Troquet is a coup for the Theater District

by Nell Porter Brown

 

We almost walked right by it, distracted by the offerings at the Colonial Theatre and Commonwealth Bookstore, and by the glint of the setting sun reflecting off the gold dome of the State House across the Common. For Troquet, with its varnished wood façade and subdued black, white, and taupe décor, is not a showy place. What’s more, it was apparently not even designed to be a great restaurant. Its name is French slang for “small wine café,” and the atmosphere is relaxed: ample space between tables eliminates eavesdropping and that clumsy bump into a fellow diner’s table as you attempt to take your seat.

TROQUET

140 Boylston St., Boston
617-695-9463
Dinner only. Tuesday through Sunday.
5 P.M. to midnight.
But let us play stage mother for a moment and push Troquet into the limelight, because the meal that we had there recently was among the best we have found in Boston.

Proprietors Chris (the sommelier) and Diane Campbell ran the wine-oriented Uva in Brighton before wooing chef Scott Hebert from New York City to open Troquet last year. "We grew up and became a little more sophisticated," says Diane Campbell. "We had this as a vision—we wanted to move downtown and be a very comfortable place where people came to get a bite to eat before or after a play, to celebrate, or just to enjoy the wines." Several reasonably priced wines that can be ordered in two- or four-ounce servings are recommended for each dish. This allowed us to try a variety of excellent labels with one meal—a simple, yet luxurious, innovation that does not distract from the food, prepared in a fresh, unfussy New American-style with French and Italian undertones.
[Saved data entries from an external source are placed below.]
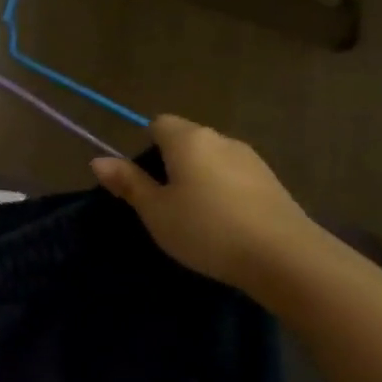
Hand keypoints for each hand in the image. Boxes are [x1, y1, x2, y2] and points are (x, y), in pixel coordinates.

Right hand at [92, 115, 320, 292]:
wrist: (283, 257)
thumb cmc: (206, 229)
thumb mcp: (155, 211)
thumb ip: (129, 183)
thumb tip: (98, 160)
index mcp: (189, 140)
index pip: (158, 123)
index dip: (144, 146)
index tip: (141, 181)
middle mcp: (221, 139)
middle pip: (186, 141)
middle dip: (169, 164)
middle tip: (160, 204)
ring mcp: (251, 159)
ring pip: (211, 160)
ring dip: (197, 180)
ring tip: (192, 218)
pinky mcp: (271, 182)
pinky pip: (233, 177)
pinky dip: (221, 192)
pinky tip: (222, 224)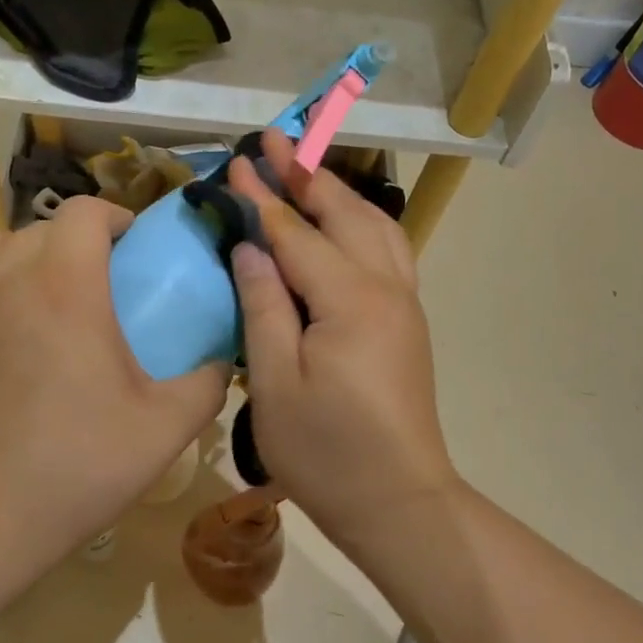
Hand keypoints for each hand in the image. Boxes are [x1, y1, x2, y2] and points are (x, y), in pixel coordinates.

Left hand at [0, 197, 227, 558]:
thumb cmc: (81, 462)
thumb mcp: (166, 426)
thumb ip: (208, 382)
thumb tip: (225, 360)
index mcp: (65, 285)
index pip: (84, 211)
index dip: (115, 216)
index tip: (135, 246)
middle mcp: (9, 277)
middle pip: (43, 226)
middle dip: (79, 238)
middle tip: (104, 279)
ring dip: (26, 249)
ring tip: (49, 290)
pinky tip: (13, 324)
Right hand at [227, 132, 459, 540]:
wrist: (398, 501)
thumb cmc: (327, 453)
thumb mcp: (275, 385)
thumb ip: (262, 307)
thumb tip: (249, 247)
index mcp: (349, 301)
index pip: (296, 234)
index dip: (262, 198)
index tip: (235, 163)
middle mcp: (385, 288)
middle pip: (343, 215)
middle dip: (306, 175)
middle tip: (274, 141)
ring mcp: (404, 303)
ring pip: (375, 227)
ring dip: (338, 194)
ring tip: (305, 171)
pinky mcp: (407, 322)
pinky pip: (387, 251)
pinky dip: (361, 223)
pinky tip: (344, 225)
Chef Hebert, who runs a tight kitchen despite his impish looks, sidesteps the ubiquitous goat cheese salad by frying the chèvre in a hazelnut coating ($9). The very chilled salmon carpaccio ($12) arrived spread out over the plate like a giant orange jellyfish sprinkled with toasted sesame seeds and scallion bits. Slipped underneath was a grassy-green mound of whipped avocado. The Fisher 2000 Riesling Ockfener Bockstein Kabinett mingled perfectly. A terrine of foie gras ($18) came with a jiggling slab of golden Sauternes gelée, a miniature hillock of tender rhubarb cubes, and fragile toast points. Reviewers tend to call potato gnocchi ($21) "soft pillows." Hebert’s were more like deluxe bolsters that melted in our mouths amid a lusty sauce of braised mushrooms and truffle oil that made us want to lick the plate clean. A munchkin-sized Dutch oven of mashed potatoes accompanied the robust New York sirloin ($36) slathered with a sauce made from Armagnac and green peppercorns. Dainty spring carrots and a slippery, pan-juice-infused cippoline onion—worth ordering all by themselves—sat on the side.

Desserts—each $8.25—included an outstanding vanilla-bean panna cotta coated in a passion-fruit gel, topped by a dollop of guava sorbet. The polenta torte—a very good, upscale corn muffin—was served with a trail of pistachio custard and raspberry sorbet. Petite chocolates, made in-house, came with the check. Their unexpectedly thrilling burst of flavor made the sweets a metaphor for Troquet itself. It’s a small, unpretentious venue that mounts a production worthy of the main stage.